There were two reasons why I came to Canada, apart from the fact that I had always dreamt of visting this country.  The first was the 11th International Conference on the Short Story in English; the second was that I needed to do some research in the Thomas Fisher Rare Book library and hundreds of photocopies in the Robarts library.  Although this might seem boring, it was actually quite exciting!  My research focuses on Margaret Atwood’s short stories, which explains why my Canadian posts are often related to some of Atwood’s stories, and I needed to access her papers.  For a good few days, I thus entered a different world, that of Atwood and her writings.  It was quite enthralling.  I discovered some unpublished novels and stories (did you know that “The Bog Man” and “Two Stories about Emma” were originally part of a novel, Destroying Angels, which she gave up to write The Handmaid’s Tale?), I read some of the correspondence and I even caught myself reading the back of rough papers, some being reading lists from her student years.  On top of learning useful information, it also created a certain atmosphere that remained during my stay in Toronto and I definitely saw the city through a different eye.

The Thomas Fisher Rare Book Library, where I spent most of my time in Toronto

The Robarts Library





 Here are a few (prettier) photos of the University of Toronto:


Atwood studied at the University of Toronto where she started publishing poems and short stories in the University literary journal, Acta Victoriana, and many of her characters study or have studied in the same University.  This is the case of Christine, the protagonist of “The Man from Mars” in the collection Dancing Girls, who is being stalked by a man “from another culture”, as her mother would say, and ultimately considers the episode as “an amusing story”, a story that gives Christine some aura until her stalker is deported. 

Here is her first encounter with this foreign student:

“Halfway across the park she stopped to take off her cardigan.  As she bent over to pick up her tennis racquet again someone touched her on her freshly bared arm.  Christine seldom screamed; she straightened up suddenly, gripping the handle of her racquet.  It was not one of the old men, however; it was a dark-haired boy of twelve or so.
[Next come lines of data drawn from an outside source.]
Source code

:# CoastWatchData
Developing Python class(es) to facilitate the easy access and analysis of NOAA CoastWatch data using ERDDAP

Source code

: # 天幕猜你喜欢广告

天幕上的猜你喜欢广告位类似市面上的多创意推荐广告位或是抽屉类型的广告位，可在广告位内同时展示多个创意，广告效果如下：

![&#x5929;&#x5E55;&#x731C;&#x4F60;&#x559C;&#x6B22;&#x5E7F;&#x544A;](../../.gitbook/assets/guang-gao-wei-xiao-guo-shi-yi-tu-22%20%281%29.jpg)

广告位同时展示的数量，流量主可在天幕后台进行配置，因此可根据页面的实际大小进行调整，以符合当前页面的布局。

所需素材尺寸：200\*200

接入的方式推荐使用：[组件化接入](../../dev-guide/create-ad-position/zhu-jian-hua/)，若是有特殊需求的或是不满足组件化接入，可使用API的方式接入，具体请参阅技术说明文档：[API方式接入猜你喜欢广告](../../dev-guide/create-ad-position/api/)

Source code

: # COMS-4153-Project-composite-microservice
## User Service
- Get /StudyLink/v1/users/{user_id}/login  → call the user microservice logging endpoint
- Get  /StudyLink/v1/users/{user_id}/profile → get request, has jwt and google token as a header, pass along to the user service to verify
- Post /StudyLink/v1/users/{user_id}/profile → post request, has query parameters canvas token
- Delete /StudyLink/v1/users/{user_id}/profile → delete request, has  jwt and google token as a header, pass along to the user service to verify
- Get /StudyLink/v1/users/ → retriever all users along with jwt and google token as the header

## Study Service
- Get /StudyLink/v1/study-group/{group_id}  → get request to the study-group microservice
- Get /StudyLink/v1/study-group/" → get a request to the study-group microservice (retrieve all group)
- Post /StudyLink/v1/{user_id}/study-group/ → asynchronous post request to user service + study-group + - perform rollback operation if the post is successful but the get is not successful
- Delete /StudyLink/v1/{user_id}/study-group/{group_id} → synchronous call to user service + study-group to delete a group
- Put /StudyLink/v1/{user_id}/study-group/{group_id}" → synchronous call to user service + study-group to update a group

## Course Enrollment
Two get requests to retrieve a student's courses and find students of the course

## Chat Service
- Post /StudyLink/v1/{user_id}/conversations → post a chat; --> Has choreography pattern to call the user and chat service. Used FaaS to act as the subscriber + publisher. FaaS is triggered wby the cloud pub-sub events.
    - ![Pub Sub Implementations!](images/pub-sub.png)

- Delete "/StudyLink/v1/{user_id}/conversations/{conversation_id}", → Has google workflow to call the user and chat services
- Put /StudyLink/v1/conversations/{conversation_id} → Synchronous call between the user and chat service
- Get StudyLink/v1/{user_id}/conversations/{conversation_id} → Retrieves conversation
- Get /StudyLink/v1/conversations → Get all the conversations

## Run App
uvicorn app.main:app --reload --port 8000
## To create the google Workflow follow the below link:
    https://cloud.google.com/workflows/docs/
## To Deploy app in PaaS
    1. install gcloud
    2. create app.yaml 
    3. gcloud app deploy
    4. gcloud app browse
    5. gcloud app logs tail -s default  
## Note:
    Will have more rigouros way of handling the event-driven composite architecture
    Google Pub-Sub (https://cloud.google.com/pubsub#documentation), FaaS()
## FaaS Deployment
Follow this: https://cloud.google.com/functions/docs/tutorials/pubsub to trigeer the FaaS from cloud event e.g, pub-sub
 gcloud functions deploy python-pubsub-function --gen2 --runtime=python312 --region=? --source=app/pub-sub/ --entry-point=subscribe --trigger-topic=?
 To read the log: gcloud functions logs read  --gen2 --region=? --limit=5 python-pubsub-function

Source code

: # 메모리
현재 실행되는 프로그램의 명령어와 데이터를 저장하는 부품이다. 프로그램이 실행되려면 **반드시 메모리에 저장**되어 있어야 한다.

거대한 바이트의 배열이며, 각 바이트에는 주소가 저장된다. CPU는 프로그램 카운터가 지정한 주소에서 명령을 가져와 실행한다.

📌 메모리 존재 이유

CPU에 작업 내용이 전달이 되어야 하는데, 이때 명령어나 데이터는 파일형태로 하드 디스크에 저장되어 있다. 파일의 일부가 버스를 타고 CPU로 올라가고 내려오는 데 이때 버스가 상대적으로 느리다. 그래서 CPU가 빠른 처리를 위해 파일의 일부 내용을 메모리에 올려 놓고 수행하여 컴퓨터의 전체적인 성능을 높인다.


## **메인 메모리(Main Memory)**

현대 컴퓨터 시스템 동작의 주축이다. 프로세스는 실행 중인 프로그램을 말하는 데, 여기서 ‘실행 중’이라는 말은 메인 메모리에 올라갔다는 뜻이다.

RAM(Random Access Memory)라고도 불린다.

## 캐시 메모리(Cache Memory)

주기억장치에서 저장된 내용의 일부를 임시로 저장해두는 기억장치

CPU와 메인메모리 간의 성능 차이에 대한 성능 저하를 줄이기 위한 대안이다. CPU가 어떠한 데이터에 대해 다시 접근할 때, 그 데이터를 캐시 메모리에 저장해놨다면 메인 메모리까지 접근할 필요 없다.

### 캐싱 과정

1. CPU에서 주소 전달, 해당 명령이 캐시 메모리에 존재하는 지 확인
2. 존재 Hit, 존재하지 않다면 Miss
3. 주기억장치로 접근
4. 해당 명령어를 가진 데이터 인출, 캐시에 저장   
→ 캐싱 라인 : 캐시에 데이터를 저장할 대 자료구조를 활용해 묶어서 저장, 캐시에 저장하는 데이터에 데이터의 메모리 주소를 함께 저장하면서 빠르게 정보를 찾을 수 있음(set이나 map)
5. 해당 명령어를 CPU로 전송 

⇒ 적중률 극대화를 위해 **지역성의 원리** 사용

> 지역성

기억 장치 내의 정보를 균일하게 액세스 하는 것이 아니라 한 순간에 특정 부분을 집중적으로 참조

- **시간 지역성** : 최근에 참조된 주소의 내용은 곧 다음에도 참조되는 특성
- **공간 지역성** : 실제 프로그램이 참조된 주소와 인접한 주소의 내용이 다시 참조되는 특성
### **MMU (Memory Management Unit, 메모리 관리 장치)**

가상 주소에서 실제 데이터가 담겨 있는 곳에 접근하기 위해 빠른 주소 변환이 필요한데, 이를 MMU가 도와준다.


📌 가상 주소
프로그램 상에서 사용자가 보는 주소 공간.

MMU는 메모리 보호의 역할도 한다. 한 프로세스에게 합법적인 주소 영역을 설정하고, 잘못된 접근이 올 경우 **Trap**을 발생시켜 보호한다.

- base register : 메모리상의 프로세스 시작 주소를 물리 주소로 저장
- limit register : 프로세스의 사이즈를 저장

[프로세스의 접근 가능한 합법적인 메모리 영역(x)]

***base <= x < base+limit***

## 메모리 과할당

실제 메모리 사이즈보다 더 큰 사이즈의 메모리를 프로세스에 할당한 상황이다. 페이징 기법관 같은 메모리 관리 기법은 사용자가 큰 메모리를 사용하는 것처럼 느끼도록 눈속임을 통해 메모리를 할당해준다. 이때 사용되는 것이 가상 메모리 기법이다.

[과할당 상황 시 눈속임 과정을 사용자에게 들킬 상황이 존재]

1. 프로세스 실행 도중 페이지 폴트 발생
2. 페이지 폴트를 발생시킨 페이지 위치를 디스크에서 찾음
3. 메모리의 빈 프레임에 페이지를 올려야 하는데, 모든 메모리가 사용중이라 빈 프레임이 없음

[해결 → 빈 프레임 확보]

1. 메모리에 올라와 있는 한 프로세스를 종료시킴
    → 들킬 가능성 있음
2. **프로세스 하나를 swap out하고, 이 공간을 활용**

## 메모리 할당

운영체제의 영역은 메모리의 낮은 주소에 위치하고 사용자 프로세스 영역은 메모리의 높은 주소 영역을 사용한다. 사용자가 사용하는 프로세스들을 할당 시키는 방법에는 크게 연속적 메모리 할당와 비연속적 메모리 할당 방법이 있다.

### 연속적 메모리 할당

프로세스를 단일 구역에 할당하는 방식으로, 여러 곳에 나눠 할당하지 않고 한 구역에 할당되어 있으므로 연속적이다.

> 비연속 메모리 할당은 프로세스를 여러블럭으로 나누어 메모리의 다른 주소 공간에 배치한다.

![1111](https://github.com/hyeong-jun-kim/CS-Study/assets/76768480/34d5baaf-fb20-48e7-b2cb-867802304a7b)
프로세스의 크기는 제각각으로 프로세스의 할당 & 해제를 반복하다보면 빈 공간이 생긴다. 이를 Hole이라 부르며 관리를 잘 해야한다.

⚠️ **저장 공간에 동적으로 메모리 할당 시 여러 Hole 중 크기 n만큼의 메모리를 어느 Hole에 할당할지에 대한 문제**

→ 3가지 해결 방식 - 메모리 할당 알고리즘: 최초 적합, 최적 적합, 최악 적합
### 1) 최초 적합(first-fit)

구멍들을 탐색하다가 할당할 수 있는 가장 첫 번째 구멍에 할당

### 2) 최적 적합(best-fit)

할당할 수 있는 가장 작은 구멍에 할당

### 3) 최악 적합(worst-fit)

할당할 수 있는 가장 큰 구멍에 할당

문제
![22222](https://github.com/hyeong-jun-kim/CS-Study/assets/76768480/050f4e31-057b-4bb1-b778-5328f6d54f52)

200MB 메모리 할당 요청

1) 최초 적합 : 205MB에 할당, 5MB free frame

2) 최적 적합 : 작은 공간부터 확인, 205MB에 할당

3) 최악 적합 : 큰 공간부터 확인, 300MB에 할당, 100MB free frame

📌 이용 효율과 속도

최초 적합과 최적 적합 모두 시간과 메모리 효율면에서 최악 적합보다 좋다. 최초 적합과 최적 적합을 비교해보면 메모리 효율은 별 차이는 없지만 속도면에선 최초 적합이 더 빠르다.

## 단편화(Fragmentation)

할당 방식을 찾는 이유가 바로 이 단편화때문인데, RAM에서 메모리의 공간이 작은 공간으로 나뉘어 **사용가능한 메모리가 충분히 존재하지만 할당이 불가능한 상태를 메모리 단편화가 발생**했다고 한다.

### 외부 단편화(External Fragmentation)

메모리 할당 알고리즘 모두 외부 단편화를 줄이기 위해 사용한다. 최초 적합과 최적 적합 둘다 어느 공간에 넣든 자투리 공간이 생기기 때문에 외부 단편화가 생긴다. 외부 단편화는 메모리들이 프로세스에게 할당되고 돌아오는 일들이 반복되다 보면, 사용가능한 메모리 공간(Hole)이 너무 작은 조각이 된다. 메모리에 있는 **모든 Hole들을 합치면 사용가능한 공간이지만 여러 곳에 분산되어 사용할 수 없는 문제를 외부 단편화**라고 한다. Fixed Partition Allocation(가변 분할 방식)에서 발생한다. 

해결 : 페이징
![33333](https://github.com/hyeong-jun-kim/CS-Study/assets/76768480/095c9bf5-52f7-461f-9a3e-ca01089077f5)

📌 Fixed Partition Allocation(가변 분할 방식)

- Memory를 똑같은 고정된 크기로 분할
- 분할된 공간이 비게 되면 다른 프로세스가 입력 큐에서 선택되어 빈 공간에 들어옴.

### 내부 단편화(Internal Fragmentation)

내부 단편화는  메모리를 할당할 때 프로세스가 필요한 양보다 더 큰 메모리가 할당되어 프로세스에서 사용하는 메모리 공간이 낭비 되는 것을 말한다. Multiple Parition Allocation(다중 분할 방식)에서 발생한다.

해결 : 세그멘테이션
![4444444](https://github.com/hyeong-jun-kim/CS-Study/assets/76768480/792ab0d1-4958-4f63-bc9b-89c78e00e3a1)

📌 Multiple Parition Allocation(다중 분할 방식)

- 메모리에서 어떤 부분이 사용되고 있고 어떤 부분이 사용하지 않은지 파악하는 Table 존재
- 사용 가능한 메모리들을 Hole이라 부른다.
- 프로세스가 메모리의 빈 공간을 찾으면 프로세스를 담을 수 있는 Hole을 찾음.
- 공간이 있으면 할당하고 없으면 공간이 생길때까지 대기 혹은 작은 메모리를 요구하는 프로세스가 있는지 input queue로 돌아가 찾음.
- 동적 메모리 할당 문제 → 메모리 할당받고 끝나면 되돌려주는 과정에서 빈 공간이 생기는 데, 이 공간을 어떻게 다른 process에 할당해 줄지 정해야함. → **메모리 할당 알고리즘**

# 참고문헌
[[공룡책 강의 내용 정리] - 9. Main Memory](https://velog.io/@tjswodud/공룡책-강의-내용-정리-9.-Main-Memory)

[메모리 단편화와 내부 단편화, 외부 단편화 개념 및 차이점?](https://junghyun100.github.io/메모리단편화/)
‘Excuse me,’ he said, ‘I searched for Economics Building.  Is it there?’  He motioned towards the west.

Christine looked at him more closely.  She had been mistaken: he was not young, just short.  He came a little above her shoulder, but then, she was just above the average height; ‘statuesque,’ her mother called it when she was straining.  He was also what was referred to in their family as ‘a person from another culture’: oriental without a doubt, though perhaps not Chinese.”